Действительно, все у Гната было схвачено в подведомственном городке, и, несмотря конспирацию Боброва, информация к генералу СГБ пришла, пусть и с некоторым запозданием. И отреагировал он на нее как Железный Феликс: окружил особняк, дождался стрельбы и… Дальнейшее понятно.
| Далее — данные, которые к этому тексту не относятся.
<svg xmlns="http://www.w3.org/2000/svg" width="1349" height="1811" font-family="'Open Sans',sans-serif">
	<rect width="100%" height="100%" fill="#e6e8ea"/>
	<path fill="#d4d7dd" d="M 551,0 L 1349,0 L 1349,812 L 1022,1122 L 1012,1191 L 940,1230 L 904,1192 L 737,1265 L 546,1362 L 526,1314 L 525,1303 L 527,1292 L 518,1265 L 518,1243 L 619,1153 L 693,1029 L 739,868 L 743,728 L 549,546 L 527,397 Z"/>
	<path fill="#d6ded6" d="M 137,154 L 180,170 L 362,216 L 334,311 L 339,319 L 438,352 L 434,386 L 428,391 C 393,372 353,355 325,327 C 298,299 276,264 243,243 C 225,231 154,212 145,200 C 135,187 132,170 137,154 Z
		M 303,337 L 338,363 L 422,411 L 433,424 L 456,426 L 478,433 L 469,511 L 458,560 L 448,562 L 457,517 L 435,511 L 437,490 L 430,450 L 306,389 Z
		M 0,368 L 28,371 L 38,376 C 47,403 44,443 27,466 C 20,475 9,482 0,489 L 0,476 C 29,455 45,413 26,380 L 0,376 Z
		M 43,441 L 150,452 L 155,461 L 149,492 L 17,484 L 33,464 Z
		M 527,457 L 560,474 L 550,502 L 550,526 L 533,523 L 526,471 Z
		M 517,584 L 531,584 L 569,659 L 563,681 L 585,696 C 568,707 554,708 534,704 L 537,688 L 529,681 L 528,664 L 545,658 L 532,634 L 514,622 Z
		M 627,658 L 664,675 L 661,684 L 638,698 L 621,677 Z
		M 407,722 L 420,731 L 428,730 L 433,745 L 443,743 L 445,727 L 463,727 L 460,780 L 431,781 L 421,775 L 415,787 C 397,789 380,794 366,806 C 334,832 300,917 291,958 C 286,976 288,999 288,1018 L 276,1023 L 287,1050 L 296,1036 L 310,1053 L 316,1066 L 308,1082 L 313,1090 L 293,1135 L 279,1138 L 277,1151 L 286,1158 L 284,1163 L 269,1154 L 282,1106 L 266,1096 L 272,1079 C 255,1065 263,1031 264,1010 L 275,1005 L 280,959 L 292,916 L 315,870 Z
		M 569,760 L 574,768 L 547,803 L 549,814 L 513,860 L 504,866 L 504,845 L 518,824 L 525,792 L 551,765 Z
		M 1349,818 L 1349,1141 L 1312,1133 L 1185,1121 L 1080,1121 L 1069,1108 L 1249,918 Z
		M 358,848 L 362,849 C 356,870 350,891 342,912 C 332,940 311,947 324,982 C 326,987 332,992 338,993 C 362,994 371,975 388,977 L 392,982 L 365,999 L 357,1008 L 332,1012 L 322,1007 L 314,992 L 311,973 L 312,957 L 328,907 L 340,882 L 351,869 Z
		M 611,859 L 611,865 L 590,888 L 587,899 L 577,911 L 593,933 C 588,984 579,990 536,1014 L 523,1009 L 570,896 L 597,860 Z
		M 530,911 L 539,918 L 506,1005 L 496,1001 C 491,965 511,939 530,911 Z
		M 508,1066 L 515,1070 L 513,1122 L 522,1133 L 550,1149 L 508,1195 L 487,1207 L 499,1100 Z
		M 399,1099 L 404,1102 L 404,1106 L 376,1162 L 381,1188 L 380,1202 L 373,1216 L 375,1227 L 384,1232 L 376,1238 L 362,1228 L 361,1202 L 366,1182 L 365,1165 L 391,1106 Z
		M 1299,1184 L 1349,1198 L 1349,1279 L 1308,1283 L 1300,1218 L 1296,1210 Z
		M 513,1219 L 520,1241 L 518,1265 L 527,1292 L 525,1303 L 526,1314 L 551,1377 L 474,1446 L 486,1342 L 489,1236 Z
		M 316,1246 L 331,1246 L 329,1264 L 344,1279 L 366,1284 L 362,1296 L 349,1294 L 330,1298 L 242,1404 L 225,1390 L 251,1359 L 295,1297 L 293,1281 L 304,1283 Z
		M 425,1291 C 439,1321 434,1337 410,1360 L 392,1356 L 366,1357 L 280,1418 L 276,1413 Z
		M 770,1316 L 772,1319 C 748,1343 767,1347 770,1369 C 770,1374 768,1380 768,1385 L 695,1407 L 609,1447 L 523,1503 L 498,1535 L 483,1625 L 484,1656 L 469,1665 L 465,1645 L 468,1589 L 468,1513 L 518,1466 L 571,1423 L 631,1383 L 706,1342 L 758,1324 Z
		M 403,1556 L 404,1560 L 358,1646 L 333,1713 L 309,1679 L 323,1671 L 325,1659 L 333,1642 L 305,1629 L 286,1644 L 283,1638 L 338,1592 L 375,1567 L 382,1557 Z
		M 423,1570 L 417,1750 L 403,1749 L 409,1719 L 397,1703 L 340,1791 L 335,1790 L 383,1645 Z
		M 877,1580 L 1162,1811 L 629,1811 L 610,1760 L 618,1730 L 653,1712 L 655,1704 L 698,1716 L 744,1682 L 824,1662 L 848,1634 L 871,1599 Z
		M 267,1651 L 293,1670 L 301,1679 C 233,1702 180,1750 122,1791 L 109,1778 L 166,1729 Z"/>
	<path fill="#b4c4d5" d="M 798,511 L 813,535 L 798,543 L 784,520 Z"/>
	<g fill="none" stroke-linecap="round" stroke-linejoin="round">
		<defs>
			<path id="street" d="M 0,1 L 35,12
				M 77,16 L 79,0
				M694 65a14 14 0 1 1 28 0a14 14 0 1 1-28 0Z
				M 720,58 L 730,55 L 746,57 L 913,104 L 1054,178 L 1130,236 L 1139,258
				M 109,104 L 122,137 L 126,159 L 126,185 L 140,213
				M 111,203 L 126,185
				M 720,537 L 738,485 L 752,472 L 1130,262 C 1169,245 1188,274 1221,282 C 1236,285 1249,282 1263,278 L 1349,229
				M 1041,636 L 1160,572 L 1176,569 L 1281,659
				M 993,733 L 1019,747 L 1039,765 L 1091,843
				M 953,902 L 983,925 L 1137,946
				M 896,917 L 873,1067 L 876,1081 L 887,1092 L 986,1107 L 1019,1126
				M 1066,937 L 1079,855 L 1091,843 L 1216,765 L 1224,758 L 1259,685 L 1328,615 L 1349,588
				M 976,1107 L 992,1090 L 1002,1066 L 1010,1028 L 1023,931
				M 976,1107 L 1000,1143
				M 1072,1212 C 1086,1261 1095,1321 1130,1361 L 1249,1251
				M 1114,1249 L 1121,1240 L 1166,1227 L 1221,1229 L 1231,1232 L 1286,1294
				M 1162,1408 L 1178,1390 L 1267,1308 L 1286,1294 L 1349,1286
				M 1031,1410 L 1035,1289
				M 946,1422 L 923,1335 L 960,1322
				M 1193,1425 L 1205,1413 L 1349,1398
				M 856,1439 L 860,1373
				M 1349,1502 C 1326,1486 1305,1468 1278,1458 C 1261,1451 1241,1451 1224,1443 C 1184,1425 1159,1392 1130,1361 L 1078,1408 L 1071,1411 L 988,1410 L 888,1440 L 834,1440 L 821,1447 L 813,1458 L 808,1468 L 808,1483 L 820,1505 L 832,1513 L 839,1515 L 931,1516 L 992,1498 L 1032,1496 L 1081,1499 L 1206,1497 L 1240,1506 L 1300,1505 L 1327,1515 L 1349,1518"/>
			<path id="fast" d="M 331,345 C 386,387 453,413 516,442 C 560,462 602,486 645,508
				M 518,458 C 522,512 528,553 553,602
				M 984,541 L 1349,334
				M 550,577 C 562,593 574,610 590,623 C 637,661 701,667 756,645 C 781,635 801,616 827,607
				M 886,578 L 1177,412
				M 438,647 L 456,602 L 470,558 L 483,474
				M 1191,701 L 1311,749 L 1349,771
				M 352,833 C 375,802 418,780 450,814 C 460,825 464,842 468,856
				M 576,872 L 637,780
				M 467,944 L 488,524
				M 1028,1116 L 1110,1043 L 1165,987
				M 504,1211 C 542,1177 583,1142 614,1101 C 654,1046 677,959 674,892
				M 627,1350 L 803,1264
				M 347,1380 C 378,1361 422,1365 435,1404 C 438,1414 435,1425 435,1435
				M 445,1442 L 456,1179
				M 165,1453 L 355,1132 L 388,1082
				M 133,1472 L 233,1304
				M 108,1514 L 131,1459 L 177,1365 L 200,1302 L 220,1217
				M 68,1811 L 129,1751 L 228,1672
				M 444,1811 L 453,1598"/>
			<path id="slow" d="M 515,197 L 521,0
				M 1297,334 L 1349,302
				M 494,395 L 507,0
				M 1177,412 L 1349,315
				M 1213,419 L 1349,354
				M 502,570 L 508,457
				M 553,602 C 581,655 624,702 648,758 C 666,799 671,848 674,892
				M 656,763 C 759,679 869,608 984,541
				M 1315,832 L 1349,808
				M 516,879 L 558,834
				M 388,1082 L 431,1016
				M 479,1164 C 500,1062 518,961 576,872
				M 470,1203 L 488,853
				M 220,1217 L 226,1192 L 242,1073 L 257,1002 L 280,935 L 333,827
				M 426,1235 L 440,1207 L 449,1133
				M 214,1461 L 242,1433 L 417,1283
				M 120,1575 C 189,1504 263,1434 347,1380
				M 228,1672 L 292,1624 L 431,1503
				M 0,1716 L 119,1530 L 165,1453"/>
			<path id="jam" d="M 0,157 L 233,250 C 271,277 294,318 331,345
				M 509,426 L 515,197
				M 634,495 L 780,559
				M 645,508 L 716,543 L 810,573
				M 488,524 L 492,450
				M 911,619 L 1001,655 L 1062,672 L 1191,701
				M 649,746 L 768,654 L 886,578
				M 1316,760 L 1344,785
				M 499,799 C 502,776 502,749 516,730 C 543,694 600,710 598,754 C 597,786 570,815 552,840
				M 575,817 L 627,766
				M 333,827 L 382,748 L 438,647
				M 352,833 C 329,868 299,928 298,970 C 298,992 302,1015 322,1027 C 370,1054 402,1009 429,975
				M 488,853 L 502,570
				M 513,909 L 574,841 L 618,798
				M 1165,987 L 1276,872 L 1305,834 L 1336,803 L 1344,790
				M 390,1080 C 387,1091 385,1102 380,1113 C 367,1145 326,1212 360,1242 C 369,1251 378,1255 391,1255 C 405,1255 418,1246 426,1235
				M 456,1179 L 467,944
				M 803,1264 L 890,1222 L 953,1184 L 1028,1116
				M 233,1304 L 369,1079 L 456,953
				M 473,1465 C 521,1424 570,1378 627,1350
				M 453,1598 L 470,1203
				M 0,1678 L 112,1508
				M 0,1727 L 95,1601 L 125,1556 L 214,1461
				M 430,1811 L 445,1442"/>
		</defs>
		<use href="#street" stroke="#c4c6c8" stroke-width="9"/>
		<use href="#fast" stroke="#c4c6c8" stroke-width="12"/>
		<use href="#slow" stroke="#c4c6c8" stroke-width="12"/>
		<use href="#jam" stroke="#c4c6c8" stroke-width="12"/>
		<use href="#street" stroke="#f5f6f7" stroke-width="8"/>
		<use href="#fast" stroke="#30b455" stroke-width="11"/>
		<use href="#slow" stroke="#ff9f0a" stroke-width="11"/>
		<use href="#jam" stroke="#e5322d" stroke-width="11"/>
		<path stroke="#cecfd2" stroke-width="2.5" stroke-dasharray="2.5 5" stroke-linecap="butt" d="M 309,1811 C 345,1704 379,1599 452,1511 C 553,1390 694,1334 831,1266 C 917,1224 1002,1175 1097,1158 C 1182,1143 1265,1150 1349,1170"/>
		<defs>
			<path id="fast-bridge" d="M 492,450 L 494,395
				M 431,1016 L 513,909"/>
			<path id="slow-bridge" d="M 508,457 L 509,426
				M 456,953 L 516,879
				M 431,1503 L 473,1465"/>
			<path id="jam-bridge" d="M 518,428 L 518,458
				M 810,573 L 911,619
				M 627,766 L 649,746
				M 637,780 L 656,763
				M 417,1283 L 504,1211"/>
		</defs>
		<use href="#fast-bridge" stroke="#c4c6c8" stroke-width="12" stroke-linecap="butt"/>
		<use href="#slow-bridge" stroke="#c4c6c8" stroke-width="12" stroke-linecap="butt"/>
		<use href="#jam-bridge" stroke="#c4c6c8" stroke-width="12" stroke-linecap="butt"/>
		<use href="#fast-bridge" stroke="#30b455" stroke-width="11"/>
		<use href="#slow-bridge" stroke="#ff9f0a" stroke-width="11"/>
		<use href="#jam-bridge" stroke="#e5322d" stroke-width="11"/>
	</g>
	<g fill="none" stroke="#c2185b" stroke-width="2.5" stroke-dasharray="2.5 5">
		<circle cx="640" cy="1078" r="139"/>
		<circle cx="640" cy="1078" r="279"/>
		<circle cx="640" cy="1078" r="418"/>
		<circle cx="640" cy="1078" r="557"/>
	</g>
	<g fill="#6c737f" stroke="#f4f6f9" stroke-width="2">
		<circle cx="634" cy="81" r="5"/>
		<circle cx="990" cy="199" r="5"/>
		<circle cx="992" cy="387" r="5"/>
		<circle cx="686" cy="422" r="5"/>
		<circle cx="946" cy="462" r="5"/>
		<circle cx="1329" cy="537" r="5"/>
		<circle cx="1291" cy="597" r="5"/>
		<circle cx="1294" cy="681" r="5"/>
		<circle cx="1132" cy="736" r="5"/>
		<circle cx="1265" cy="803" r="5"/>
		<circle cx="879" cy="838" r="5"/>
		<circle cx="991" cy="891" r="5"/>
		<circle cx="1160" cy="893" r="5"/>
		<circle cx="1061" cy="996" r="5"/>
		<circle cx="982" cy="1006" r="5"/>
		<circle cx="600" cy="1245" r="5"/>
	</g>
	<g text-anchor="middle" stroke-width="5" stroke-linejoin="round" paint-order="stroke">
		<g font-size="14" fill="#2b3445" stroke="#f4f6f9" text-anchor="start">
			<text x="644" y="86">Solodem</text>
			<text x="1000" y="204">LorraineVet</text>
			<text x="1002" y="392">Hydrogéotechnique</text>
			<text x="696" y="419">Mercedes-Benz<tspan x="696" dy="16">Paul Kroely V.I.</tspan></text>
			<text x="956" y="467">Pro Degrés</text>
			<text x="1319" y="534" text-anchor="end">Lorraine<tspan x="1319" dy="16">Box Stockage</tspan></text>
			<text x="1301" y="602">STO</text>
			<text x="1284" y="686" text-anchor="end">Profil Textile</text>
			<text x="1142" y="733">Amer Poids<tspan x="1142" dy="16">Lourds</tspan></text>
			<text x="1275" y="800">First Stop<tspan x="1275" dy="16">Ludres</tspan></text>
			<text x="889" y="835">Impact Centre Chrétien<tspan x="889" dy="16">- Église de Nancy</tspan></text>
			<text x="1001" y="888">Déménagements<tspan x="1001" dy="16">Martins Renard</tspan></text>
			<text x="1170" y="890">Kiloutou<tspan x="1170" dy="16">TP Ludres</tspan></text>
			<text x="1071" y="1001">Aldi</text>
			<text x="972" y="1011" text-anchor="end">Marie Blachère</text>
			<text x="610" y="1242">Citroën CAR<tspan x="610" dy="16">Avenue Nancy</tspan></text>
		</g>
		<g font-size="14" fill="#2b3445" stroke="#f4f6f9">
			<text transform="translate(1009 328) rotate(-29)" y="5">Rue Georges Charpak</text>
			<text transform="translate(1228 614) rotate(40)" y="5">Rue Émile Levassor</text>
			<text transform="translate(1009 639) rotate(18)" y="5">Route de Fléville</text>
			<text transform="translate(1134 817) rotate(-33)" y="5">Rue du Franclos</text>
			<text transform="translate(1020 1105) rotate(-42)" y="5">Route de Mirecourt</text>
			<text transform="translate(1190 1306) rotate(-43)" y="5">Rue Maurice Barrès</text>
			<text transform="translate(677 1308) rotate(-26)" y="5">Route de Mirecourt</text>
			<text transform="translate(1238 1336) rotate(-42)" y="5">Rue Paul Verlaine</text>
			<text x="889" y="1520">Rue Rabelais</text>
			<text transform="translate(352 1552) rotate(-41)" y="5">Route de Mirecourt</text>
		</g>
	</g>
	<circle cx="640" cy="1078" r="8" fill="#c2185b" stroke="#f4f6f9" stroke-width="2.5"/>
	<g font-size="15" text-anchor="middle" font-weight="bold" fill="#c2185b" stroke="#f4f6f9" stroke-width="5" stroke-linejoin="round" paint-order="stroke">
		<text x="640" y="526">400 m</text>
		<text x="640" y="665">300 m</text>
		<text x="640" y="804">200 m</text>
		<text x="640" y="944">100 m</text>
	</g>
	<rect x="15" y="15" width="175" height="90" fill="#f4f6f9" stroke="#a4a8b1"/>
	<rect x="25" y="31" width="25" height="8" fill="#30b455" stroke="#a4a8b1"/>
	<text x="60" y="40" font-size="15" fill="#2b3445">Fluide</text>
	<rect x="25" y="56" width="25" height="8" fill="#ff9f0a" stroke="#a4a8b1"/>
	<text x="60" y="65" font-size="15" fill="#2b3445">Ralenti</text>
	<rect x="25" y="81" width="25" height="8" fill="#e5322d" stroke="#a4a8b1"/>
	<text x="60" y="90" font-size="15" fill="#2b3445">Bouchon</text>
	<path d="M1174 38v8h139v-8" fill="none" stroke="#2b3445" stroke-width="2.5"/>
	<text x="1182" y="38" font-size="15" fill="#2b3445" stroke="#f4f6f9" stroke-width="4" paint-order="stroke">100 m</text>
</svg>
Аню, как гражданку Австралии, задерживать не стали и сразу повезли в снятый ее отцом особняк на набережной. Я оказался в одном автомобиле с Гнатом.
– Аня будет в особняке одна? – спросил я.
– С отцом. Так что не видать тебе твоего гонорара, как пионеру-поисковику.
– Ты нашел Дэниэлса?!
– И даже не одного. С пацанчиком четырнадцати лет. Это если фигурально выразиться.
– А не фигурально?
– Чуяло мое сердце простой ответ на сложный вопрос! И он – нашелся. Грешен наш Дэниэлс оказался, хоть и бывший разведчик и действующий миллионер.
– В смысле…
Гнат некоторое время молчал, смакуя эффект, потом сказал:
– Да нормально он ориентирован. Как теперь принято говорить, гетеросексуально. Но в давешний свой визит, когда приезжал с супругой удочерять Аню, отлучился-таки и – соблазнился красотами одной дивчины… Не раз, судя по всему, и не два соблазнился. А как супруга убыла на далекий материк, он еще месяца полтора документы оформлял на девчонку, степенно и не торопясь, и крутил с той самой дивчиной, по имени Галя Гейко… Плод их любви появился на свет через положенное время и оказался мальчиком, названным Алексеем.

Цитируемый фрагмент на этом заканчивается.